Modulation of 45Ca2+ Influx into Cells Stably Expressing Recombinant Human NMDA Receptors by Ligands Acting at Distinct Recognition Sites

Abstract: A ⁴⁵Ca²⁺ influx assay has been used to investigate the pharmacology of stably expressed recombinant human NR1a/NR2A and NR1a/NR2B N -methyl- d -aspartate (NMDA) receptors. Inhibition of glutamate-stimulated ⁴⁵Ca²⁺ influx by six glycine-site antagonists and inhibition of glycine-stimulated ⁴⁵Ca²⁺ influx by five glutamate-site antagonists revealed no significant differences between affinity values obtained for NR1a/NR2A and NR1a/NR2B receptors. The polyamine site agonist spermine showed differential modulation of glutamate- and glycine-stimulated ⁴⁵Ca²⁺ influx for recombinant NMDA receptors, inhibiting and stimulating ⁴⁵Ca²⁺ influx into cells expressing NR1a/NR2A receptors (IC₅₀ = 408 µ M ) and NR1a/NR2B receptors (EC₅₀ = 37.3 µ M ), respectively. The antagonist ifenprodil was selective for NR1a/NR2B receptors (IC₅₀ = 0.099 µ M ) compared with NR1a/NR2A receptors (IC₅₀ = 164 µ M ).
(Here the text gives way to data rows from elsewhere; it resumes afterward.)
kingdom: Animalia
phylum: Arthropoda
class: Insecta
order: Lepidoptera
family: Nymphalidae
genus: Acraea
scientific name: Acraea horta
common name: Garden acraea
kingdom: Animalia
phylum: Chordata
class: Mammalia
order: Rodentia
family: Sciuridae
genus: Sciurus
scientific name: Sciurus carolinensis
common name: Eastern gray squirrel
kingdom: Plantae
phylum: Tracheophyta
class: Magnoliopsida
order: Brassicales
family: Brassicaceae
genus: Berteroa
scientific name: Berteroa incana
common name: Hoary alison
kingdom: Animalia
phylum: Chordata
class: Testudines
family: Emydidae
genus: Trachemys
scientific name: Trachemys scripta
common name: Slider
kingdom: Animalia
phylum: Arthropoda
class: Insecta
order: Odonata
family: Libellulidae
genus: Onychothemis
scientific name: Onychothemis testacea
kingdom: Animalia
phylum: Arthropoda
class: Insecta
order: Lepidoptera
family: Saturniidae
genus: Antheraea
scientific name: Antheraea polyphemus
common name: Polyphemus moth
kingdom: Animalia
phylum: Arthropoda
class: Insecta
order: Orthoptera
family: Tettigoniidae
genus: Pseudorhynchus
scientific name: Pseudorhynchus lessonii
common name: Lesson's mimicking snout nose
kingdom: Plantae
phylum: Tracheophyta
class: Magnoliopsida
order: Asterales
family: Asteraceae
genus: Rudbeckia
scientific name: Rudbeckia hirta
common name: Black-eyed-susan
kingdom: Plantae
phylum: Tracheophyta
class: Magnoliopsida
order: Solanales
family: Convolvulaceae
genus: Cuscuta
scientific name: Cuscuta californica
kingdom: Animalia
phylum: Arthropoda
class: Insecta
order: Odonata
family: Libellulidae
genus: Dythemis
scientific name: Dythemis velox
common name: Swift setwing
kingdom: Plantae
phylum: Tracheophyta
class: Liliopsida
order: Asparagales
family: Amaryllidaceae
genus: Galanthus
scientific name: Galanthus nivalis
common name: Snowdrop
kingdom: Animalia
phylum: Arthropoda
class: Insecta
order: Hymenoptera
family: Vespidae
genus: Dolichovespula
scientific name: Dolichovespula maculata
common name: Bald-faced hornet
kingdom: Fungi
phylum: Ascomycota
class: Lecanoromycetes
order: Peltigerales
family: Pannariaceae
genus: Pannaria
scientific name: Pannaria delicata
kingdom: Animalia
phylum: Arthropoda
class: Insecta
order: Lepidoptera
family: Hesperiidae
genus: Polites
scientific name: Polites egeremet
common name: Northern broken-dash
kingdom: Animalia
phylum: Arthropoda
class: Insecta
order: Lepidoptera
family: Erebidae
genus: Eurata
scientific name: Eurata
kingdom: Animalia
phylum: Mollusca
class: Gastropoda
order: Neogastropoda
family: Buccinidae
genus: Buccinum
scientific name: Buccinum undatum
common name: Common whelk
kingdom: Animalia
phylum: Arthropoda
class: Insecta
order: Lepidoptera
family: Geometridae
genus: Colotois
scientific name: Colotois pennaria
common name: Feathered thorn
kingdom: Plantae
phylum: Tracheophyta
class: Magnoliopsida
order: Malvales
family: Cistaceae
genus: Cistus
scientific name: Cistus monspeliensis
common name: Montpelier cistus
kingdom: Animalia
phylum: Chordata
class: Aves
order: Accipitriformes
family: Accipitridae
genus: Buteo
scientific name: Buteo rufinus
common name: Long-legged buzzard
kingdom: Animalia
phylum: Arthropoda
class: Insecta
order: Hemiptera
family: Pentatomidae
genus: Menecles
The effects of putative polyamine site antagonists, redox agents, ethanol, and Mg²⁺ and Zn²⁺ ions were also compared between NR1a/NR2A and NR1a/NR2B receptors. This study demonstrates the use of ⁴⁵Ca²⁺ influx as a method for investigating the pharmacology of the numerous modulatory sites that regulate the function of recombinant human NMDA receptors stably expressed in L(tk-) cells.